WARMTH also founded a further 10 kitchens along the West Coast, which are now run in partnership with the Department of Social Services and Poverty Alleviation.
WARMTH was started in 1968 as a soup kitchen, but is now under the umbrella of Catholic Welfare and Development as a not-for-profit organisation and is seen as a model development project of its kind.
You may wonder how such qualities can be achieved - by the enthusiasm of our kitchen operators!
Each kitchen is run as a small business by a woman chosen by the community themselves. She receives training by WARMTH on nutrition, cooking and basic business skills. The kitchen operators are not paid wages but make their money from the profits of the meals they sell. The more meals the operator sells the more money she earns. This helps give an incentive to the operator and helps WARMTH achieve its aim of feeding as many people as possible. Most operators even employ their own helpers. The project creates jobs and encourages people to take responsibility for their own lives.

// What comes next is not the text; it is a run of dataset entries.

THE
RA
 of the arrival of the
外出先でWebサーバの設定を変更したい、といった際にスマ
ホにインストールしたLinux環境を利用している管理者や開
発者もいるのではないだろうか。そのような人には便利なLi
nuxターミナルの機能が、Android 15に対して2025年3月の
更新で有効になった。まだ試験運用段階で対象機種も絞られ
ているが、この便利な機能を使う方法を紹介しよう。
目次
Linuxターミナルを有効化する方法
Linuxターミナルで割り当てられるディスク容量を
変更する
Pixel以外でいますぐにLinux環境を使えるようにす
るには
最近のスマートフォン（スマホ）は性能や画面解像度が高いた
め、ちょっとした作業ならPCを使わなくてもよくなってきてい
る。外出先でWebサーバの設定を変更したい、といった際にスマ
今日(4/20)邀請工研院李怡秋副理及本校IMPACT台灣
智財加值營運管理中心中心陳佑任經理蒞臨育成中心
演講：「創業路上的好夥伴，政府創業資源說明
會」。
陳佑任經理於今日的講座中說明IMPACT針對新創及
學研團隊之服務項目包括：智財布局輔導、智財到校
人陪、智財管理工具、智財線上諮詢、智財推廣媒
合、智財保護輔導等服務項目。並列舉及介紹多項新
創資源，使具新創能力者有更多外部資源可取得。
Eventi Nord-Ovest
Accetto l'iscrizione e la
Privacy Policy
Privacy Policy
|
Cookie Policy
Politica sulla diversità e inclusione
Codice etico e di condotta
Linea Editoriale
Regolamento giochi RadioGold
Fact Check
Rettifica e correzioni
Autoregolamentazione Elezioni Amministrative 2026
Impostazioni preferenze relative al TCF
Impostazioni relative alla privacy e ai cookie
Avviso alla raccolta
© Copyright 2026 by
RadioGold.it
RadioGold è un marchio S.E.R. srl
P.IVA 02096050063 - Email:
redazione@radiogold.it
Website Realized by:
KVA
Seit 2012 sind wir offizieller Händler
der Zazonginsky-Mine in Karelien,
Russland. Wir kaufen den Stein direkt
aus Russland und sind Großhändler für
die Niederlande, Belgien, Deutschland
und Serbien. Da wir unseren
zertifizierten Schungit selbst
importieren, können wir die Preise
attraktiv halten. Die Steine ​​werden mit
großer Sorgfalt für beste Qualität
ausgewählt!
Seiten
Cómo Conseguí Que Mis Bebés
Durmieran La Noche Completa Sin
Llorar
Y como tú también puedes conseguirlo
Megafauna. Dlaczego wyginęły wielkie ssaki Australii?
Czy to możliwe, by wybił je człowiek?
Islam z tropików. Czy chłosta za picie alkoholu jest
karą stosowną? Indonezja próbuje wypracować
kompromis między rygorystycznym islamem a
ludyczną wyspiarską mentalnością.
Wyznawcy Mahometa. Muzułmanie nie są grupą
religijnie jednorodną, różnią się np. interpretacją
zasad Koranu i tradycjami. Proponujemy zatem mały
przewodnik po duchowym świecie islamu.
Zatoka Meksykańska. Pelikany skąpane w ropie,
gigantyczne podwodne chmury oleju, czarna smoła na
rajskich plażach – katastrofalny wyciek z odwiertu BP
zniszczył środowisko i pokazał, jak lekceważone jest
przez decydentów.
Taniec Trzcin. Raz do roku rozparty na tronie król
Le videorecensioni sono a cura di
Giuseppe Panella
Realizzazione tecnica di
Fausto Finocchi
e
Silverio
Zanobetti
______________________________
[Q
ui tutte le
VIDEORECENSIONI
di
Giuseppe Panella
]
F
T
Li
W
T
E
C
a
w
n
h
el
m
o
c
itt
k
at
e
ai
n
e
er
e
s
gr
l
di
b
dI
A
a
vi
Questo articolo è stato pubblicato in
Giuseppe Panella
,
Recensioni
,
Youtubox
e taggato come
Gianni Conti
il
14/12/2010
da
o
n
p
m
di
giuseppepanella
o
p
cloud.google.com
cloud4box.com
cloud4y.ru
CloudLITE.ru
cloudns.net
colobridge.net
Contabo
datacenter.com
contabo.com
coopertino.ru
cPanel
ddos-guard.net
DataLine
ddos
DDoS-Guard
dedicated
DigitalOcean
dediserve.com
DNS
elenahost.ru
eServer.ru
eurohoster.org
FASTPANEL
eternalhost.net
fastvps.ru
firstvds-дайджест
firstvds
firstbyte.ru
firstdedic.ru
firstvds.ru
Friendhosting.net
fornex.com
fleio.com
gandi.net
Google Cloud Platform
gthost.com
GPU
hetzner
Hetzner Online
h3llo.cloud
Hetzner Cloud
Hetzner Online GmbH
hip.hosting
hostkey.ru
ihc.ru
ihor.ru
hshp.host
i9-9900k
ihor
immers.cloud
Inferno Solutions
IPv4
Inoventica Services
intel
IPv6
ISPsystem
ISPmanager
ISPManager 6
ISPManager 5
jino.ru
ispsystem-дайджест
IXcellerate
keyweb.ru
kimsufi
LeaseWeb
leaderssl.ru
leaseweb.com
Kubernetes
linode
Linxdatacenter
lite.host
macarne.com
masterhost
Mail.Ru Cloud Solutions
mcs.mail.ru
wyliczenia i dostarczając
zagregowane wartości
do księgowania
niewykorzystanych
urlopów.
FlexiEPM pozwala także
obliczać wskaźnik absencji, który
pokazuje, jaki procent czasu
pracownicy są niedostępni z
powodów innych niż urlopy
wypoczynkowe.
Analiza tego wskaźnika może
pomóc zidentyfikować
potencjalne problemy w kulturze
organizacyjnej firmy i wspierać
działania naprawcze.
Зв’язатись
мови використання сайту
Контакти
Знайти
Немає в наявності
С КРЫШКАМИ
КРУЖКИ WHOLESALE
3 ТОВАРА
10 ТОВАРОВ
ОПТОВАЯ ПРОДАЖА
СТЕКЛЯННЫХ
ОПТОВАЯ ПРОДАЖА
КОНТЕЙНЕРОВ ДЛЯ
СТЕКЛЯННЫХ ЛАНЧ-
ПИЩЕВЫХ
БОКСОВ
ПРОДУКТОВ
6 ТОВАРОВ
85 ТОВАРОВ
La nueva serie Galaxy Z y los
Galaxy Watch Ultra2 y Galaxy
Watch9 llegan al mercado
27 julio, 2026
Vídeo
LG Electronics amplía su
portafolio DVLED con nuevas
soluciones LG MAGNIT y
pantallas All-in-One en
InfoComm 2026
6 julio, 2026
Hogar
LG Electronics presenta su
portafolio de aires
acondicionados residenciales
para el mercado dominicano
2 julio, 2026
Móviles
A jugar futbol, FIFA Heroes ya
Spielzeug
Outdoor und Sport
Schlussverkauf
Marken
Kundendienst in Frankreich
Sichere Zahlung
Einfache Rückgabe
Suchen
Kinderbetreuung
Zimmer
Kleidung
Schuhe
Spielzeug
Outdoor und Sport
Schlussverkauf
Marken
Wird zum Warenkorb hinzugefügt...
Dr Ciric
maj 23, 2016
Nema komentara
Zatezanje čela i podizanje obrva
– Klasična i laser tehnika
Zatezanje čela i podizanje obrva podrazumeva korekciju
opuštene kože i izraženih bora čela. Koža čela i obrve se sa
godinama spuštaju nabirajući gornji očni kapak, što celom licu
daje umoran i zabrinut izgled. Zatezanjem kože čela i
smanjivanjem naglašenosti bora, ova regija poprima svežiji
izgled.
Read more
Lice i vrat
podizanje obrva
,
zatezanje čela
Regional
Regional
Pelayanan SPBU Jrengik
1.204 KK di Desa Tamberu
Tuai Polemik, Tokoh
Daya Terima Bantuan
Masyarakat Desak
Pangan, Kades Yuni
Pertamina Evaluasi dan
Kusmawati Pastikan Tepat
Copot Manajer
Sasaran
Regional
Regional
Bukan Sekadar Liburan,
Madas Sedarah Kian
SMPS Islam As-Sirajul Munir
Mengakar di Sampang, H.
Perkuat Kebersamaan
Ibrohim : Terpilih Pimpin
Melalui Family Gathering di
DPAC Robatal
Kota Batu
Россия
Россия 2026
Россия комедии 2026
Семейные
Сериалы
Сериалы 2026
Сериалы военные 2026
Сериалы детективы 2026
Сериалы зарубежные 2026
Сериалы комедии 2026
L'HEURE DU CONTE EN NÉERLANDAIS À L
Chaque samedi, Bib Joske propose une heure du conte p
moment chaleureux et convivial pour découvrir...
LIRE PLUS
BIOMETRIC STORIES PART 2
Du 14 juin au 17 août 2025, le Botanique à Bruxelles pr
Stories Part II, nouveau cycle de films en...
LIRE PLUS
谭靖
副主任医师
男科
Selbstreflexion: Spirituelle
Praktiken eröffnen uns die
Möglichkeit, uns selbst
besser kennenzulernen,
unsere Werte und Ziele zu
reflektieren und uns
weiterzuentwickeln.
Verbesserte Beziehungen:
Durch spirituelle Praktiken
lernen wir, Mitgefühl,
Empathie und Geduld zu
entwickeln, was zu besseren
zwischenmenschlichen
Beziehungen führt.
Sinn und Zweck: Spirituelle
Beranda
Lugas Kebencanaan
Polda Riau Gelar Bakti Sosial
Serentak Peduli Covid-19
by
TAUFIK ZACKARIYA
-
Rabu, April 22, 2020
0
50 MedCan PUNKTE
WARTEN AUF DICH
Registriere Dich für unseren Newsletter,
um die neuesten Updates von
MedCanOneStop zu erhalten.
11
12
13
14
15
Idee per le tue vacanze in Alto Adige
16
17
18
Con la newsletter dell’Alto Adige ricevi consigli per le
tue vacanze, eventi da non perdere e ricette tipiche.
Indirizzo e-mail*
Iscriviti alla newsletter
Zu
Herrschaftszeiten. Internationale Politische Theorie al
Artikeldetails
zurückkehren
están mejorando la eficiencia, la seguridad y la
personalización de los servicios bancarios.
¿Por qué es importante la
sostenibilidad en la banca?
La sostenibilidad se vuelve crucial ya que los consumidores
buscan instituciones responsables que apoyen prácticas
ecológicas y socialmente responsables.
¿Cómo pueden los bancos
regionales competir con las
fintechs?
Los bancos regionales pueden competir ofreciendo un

It is often said that children are the worst victims of poverty, which is why 15 WARMTH kitchens are based in primary schools, making low-cost nutritious meals available to the most vulnerable.
WARMTH doesn’t operate as a hand-out feeding scheme, but rather enables people to buy nutritious “take-away” meals at minimal cost (soya bean stew and rice 6p and vegetable soup 2p). Where people cannot afford even these prices, WARMTH works with other agencies and coupons are issued to enable them to eat.